Présent au Forum des Halles dans le cadre du flashtalk France Ô consacré au racisme dans le football, Pascal Chimbonda s’est exprimé sur cette thématique pour Afrik-Foot. Alors qu’il passe ses diplômes d’entraîneur, l’ancien défenseur international, passé par Bastia et Wigan, dénonce aussi les discriminations qui frappent les techniciens de couleur, notamment sur le continent africain.


Lors de tes huit années passées en Angleterre, tu as indiqué ne pas avoir été confronté au racisme. En revanche, peu de temps après ton retour en France, sous les couleurs d’Arles-Avignon, tu as été ciblé par des insultes racistes à Clermont-Ferrand en novembre 2014. L’Angleterre est-elle plus tolérante ?

Les Anglais sont plus stricts. Il y a des vidéos et les personnes impliquées dans des incidents racistes sont arrêtées et directement interdites de stade. Depuis que je suis en Angleterre, je n’ai jamais connu le racisme, jamais. Même en dehors du terrain, quand je sors. C’est pour cela que je suis parti de France quand j’y ai été confronté (à deux reprises alors qu’il évoluait à Bastia en 2004/2005, ndlr) parce que là, cela m’a touché et fait mal, pour moi et ma famille. Donc c’était mieux de partir.

La société anglaise est plus apaisée ?

Le climat est plus serein, les gens sont plus ouverts qu’en France. C’est ce que j’aime bien, c’est pour ça que je suis resté longtemps là-bas et que j’y vis encore.

Face aux comportements racistes, quelle est la meilleure attitude à adopter lorsqu’on est joueur ? Faut-il quitter le terrain ?

Moi j’ai failli le faire. On m’a dit que ce n’était pas la bonne solution, mais je pense que c’est la bonne. Comme ça le match s’arrête et c’est tout.

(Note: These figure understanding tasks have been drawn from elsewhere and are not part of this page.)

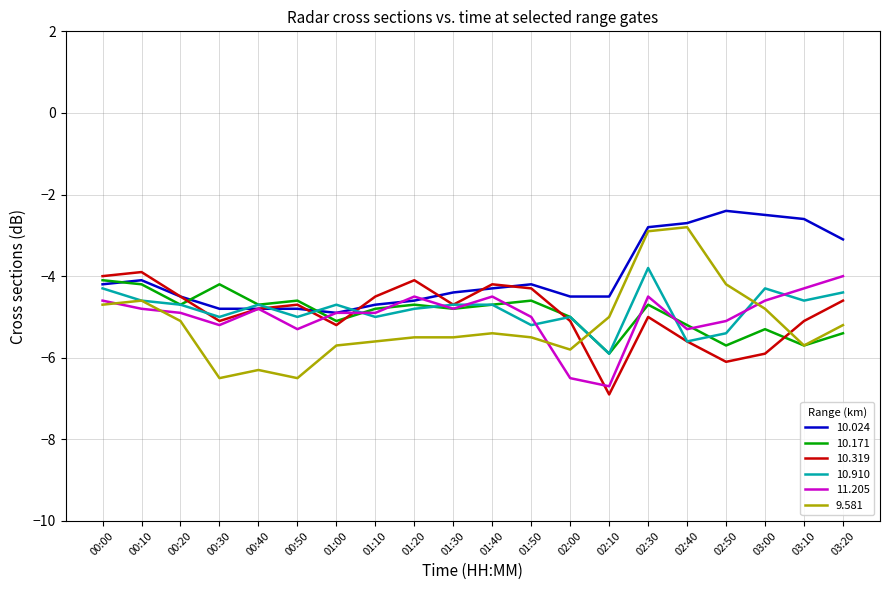

Reading left to right, extract all data points from this chart.

10.024: -4.2	-4.1	-4.5	-4.8	-4.8	-4.8	-4.9	-4.7	-4.6	-4.4	-4.3	-4.2	-4.5	-4.5	-2.8	-2.7	-2.4	-2.5	-2.6	-3.1
10.171: -4.1	-4.2	-4.7	-4.2	-4.7	-4.6	-5.1	-4.8	-4.7	-4.8	-4.7	-4.6	-5.0	-5.9	-4.7	-5.2	-5.7	-5.3	-5.7	-5.4
10.319: -4.0	-3.9	-4.5	-5.1	-4.8	-4.7	-5.2	-4.5	-4.1	-4.7	-4.2	-4.3	-5.1	-6.9	-5.0	-5.6	-6.1	-5.9	-5.1	-4.6
10.910: -4.3	-4.6	-4.7	-5.0	-4.7	-5.0	-4.7	-5.0	-4.8	-4.7	-4.7	-5.2	-5.0	-5.9	-3.8	-5.6	-5.4	-4.3	-4.6	-4.4
11.205: -4.6	-4.8	-4.9	-5.2	-4.8	-5.3	-4.9	-4.9	-4.5	-4.8	-4.5	-5.0	-6.5	-6.7	-4.5	-5.3	-5.1	-4.6	-4.3	-4.0
9.581: -4.7	-4.6	-5.1	-6.5	-6.3	-6.5	-5.7	-5.6	-5.5	-5.5	-5.4	-5.5	-5.8	-5.0	-2.9	-2.8	-4.2	-4.8	-5.7	-5.2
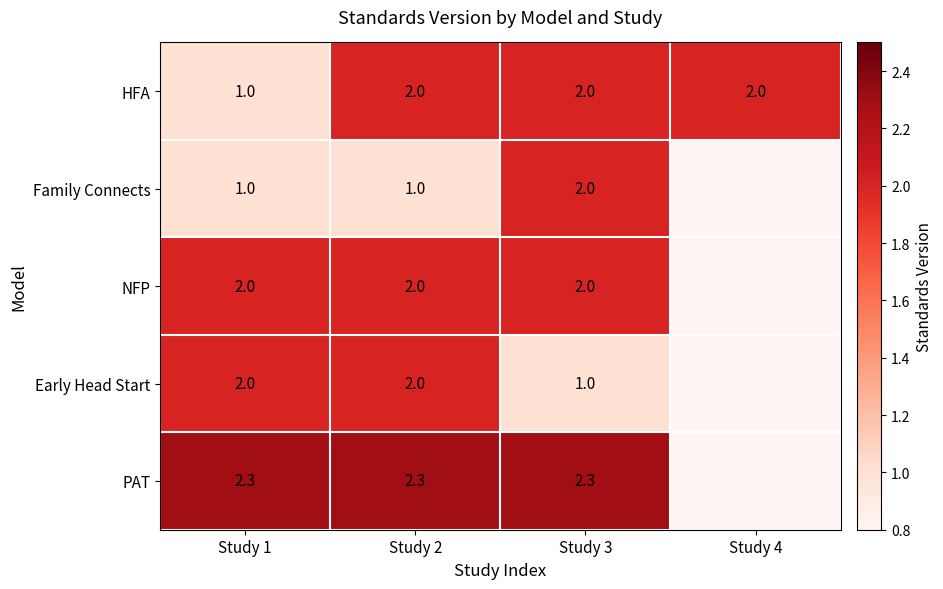

How many HFA values are between 2 and 3?

3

« Il y a eu trop de laisser-aller »

Est-ce plus à la justice, comme c’est le cas en Angleterre, ou aux instances sportives d’intervenir ?

Cela revient à la justice, aux clubs et aux instances, c’est un tout. Mais, comme je dis, cela ne va jamais s’arrêter. On ne pourra rien faire, ils ont trop laissé faire et je pense que le racisme a pris le dessus sur tout.

Il paraît que tu passes tes diplômes pour devenir entraîneur. On sait que les techniciens de couleur sont sous-représentés, ce constat ne te décourage pas ?

Comme je dis, le foot est politique et ce n’est pas tout le monde qui réussit, il y a un facteur « chance ». Donc tant que ce sera comme ça, la situation ne changera pas. Je vais passer mon diplôme, après on verra, peut-être que je ne serai pas entraîneur, peut-être que je serai boycotté. Ils feront peut-être tout pour que je ne sois pas entraîneur, mais je vais tenter ma chance.

« Un entraîneur noir ne sera pas respecté« 

Ce débat renvoie aussi au mythe du sorcier blanc en Afrique, avec des techniciens locaux qui restent sous-cotés.

Un entraîneur noir qui entraîne dans son pays sera boycotté. Il ne sera pas respecté et c’est ça le problème. Alors qu’ici, on voit que les entraîneurs blancs sont respectés dans leur pays. C’est pour cela que les pays africains font appel à des entraîneurs blancs, ils savent qu’il n’y aura pas de problème avec les supporters.

Si tu obtiens tes diplômes, pourrait-on te voir un jour à la tête d’un club ou d’une sélection africaine ?

Oui, une sélection peut m’intéresser mais je préfère d’abord viser « petit » pour finir plus « grand » ensuite.